La Corte di Cassazione con la sentenza n. 27334 del 16 settembre 2022 , torna ad affrontare l’articolata questione della scelta della tutela, risarcitoria o reintegratoria, da riconoscere al dipendente illegittimamente licenziato al termine del periodo di comporto, ovverosia del lasso di tempo in cui ha diritto alla conservazione del posto di lavoro in costanza di malattia.
Nella vicenda esaminata dai giudici di legittimità, una lavoratrice aveva agito in giudizio nei confronti del proprio datore di lavoro (una azienda con meno di 15 dipendenti) per essere stata licenziata per superamento del periodo di comporto, chiedendo la reintegra nelle mansioni precedentemente svolte nonché il risarcimento del danno subito.
In primo e in secondo grado, i Giudici avevano entrambi accertato la nullità del licenziamento, escludendo dal calcolo dei giorni ai fini del comporto quelli di assenza dovuti ad infortunio sul lavoro, disponendo tuttavia tutele non omogenee.

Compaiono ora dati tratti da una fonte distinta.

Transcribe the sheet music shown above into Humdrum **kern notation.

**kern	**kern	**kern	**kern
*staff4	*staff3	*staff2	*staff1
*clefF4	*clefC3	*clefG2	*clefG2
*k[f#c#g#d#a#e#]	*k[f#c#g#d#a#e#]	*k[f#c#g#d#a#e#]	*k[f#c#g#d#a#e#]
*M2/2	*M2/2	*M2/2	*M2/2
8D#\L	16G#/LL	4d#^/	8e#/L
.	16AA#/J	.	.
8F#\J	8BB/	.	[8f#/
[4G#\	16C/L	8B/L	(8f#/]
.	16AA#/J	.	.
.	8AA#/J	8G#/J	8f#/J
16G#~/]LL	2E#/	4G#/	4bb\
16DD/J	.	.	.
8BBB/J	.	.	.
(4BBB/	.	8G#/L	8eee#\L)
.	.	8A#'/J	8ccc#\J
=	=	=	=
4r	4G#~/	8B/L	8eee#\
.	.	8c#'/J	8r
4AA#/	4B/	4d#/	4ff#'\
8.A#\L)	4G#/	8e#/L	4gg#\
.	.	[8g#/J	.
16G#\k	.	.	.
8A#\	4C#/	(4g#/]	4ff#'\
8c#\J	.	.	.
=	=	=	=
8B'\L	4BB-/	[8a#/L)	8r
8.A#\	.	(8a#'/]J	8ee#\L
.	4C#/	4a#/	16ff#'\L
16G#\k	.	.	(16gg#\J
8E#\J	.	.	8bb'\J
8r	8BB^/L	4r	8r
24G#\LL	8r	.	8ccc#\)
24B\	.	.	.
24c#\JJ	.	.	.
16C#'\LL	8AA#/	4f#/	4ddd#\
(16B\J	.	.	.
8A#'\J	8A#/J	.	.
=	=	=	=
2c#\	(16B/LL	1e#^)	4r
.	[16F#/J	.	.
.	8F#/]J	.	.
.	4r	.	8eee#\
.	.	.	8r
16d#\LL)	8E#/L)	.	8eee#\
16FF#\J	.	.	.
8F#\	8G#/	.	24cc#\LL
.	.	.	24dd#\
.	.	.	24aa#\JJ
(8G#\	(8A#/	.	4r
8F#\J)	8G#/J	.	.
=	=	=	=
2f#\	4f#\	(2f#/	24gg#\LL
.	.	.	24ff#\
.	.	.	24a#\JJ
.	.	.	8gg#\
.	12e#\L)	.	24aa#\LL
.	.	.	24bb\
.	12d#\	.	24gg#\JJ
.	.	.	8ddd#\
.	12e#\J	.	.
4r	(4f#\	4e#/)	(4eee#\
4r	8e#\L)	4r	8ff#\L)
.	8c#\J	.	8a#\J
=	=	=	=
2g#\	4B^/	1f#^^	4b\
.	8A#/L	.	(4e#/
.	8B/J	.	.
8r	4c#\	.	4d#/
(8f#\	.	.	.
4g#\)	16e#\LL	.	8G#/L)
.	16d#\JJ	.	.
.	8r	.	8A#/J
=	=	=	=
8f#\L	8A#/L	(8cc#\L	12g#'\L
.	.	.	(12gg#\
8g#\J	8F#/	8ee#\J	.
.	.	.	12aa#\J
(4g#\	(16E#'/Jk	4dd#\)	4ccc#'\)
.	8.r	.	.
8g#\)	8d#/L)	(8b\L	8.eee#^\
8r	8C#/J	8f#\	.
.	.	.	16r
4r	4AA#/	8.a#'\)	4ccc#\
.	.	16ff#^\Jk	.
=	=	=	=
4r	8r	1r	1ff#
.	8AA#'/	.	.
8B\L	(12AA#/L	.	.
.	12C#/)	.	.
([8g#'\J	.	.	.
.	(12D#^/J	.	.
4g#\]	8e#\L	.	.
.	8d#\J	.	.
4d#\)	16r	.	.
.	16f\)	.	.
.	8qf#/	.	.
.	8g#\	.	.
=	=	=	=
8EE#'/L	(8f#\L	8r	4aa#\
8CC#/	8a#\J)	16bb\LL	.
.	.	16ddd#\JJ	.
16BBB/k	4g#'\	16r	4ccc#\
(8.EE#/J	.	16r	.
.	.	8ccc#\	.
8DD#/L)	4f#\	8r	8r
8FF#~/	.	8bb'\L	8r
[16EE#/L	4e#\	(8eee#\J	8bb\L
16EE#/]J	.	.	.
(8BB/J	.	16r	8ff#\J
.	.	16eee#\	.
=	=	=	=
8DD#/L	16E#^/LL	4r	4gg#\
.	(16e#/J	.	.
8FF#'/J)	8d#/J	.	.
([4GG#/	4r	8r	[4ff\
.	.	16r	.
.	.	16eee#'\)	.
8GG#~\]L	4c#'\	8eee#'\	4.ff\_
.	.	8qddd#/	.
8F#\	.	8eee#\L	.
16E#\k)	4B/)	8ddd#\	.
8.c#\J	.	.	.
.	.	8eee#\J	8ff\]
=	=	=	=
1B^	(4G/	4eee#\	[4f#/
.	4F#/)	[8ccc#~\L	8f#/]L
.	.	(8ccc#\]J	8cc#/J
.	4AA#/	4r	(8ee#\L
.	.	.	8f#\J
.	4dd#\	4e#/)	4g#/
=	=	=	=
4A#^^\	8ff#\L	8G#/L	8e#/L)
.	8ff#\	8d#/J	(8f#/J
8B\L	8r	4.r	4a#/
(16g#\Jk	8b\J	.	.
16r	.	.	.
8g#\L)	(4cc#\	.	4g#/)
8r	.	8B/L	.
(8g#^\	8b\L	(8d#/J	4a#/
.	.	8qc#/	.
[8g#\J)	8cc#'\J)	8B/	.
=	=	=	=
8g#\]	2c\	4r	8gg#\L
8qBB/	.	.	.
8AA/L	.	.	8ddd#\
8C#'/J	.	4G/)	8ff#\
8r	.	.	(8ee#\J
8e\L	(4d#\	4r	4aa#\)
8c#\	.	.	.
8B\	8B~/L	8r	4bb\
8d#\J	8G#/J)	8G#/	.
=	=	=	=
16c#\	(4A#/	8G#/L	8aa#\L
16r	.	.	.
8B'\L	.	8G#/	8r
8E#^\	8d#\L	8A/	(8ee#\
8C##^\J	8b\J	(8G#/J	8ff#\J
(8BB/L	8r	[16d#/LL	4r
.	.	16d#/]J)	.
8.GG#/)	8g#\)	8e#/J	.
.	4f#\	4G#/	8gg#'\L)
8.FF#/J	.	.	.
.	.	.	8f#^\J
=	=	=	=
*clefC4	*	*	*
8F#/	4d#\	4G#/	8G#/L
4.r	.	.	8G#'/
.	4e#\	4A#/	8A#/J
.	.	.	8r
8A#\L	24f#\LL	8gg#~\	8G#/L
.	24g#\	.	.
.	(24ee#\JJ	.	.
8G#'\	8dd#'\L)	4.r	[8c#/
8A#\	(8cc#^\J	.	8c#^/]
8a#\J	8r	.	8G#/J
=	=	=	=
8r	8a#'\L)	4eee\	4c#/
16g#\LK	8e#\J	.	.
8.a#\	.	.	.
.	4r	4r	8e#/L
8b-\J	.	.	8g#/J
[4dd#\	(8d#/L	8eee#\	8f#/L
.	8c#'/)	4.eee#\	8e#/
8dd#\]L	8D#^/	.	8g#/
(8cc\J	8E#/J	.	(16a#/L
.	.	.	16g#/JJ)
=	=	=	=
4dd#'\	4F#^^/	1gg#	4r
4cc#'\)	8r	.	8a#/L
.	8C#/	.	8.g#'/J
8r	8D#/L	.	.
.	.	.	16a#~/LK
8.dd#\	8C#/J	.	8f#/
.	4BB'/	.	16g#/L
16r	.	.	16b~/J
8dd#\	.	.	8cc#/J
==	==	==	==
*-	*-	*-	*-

Il giudice di prime cure, infatti, aveva disposto l’applicazione della tutela reintegratoria, mentre per la Corte d’Appello la tutela per la lavoratrice era solo indennitaria, non potendo trovare applicazione il comma 7 dell’art. 18 della L. 300/1970 applicabile esclusivamente al datore di lavoro con più di quindici dipendenti.
Cassando la decisione della Corte d’Appello, la Corte Suprema ha sancito che il licenziamento per superamento del periodo di comporto ex art. 2110, comma 2, cod. civ., è fattispecie autonoma di licenziamento (estranea al concetto di giustificato motivo di cui all’art. 3 L. 604/66) e la cui violazione comporta la radicale nullità dell’atto espulsivo.